Вместо ответа Котлов подошел к письменному столу, порылся в кипе газет, накопившихся за месяц, и показал Полбину номер "Красной звезды" с постановлением Совнаркома "О повышении окладов содержания личному составу РККА".

- Вот тебе государство подбросило на семейные расходы, - сказал он, подчеркивая ногтем нужную строчку. - Командирам звеньев Военно-Воздушных Сил на шестьдесят три процента. Хватит?

- Хватит, - растерянно ответил Полбин. - Это больше, чем в полтора раза...

- Правильно, - рассмеялся Федор. - В арифметике ты, я вижу, силен. А твой тесть, бухгалтер, наверно, еще лучше считает. Послал бы ему вырезку, чтоб насчет дочери не беспокоился.

Последние слова он произнес вполголоса, оглянувшись на Машу, которая стояла у окна и пальцем пробовала засохшую землю в цветочных горшках.

- Не надо вырезки, - с улыбкой сказал Полбин. - Я его перед отъездом шесть раз в шахматы обыграл, так он, кажется, понял, что зять попался стоящий.

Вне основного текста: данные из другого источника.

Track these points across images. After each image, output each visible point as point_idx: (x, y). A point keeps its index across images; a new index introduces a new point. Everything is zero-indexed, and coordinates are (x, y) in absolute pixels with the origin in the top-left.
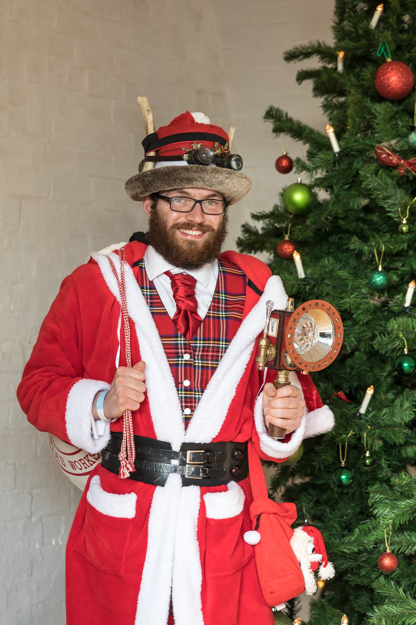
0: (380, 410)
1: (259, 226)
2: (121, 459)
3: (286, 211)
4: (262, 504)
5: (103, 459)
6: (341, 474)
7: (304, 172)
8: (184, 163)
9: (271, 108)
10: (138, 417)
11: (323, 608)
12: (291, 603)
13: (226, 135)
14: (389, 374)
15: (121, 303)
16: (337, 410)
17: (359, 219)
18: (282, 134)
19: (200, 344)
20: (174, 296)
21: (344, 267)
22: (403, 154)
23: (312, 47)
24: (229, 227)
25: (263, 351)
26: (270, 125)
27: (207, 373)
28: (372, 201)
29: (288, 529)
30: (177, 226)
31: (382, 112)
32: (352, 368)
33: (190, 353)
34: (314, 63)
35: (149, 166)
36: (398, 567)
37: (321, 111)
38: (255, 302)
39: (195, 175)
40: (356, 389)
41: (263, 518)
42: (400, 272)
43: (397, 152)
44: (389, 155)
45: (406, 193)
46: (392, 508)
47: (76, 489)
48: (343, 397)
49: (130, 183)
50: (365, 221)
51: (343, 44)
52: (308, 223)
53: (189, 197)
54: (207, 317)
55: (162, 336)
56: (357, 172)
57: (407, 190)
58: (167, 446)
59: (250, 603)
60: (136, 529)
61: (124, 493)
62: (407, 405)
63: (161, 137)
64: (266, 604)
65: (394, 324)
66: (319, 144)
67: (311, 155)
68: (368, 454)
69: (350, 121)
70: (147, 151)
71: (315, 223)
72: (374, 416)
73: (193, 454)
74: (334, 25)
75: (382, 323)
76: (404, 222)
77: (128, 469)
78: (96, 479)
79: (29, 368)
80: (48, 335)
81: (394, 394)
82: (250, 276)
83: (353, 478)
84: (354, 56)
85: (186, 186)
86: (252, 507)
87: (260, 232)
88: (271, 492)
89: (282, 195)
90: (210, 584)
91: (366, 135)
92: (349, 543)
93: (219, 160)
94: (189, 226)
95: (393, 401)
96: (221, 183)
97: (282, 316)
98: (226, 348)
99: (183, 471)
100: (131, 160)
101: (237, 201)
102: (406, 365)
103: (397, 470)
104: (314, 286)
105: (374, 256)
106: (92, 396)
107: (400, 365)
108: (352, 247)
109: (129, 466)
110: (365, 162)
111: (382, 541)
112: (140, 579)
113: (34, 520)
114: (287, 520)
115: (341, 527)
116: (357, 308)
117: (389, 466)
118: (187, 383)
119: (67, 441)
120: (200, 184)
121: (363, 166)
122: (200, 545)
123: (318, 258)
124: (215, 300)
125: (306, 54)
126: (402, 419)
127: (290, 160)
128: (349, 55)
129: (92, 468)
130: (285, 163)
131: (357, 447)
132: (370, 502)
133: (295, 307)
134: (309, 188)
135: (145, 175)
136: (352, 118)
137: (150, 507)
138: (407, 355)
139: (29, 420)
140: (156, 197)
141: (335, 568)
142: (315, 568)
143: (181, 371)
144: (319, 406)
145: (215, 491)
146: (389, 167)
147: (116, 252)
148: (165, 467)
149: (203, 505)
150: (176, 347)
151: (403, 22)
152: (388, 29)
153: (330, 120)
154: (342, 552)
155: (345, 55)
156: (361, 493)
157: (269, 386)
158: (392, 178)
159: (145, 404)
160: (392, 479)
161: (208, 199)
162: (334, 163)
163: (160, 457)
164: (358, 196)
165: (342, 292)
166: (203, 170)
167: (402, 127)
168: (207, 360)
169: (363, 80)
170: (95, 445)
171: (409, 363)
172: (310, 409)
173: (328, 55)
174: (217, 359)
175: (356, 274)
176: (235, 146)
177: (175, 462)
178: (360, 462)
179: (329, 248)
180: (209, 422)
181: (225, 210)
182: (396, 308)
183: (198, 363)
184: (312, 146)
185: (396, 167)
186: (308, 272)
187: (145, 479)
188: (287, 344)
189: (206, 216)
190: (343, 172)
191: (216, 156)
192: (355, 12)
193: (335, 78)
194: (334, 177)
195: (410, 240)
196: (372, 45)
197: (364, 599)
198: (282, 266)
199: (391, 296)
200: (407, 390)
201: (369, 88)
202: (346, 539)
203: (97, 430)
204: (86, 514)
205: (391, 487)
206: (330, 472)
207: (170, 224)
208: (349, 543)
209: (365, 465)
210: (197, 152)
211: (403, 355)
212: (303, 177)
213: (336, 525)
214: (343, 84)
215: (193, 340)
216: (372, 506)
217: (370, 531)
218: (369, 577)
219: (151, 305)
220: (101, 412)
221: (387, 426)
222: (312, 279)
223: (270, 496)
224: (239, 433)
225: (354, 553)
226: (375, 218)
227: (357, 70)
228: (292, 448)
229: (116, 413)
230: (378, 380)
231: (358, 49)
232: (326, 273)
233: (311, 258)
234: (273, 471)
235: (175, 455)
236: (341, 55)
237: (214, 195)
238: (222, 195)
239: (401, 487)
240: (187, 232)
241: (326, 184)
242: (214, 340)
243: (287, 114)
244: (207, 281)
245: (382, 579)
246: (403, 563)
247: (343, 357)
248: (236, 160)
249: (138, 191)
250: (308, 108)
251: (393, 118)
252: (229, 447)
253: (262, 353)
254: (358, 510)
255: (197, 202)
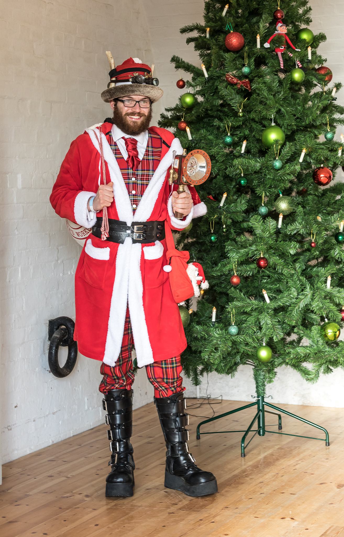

- Тем лучше... А нам с Мишкой Звонаревым и всем, кто в нашем ранге, на шестьдесят два повысили. Чувствуешь? Так что мы можем женатому товарищу кое-какие подарки сделать.

- Ничего себе кое-какие! - Полбин подошел к кровати и потрогал рукой один из никелированных шаров. - Где ты эту махину достал?

- Секрет изобретателя, - хитро сощурился Котлов. - Только внукам твоим открою тайну. Ты лучше скажи, когда друзей к себе приглашаешь?

Договорились собраться в выходной день. Но уже вечером комнату Полбина наполнили товарищи. Каждый заходил "на минутку", по какому-нибудь делу, а через две минуты "деловой" разговор заканчивался появлением на столе бутылки вина, извлеченной из кармана шинели, или коробки конфет, или книги с дарственной надписью молодоженам. Маша быстро освоилась с ролью хозяйки дома и радушно принимала гостей. Михаил Звонарев на правах соседа прочно занял один из стульев и к концу вечера довел до хрипа свою видавшую виды гармонь. Изрядно потерял голос и Полбин, бесчисленное множество раз запевавший "Вперед, заре навстречу" и "Наш паровоз".

После выходного дня, который был отмечен "официальным" праздником, массовые визиты прекратились. Полбин, уже успевший принять материальную часть - три самолета - и личный состав звена, засел за работу.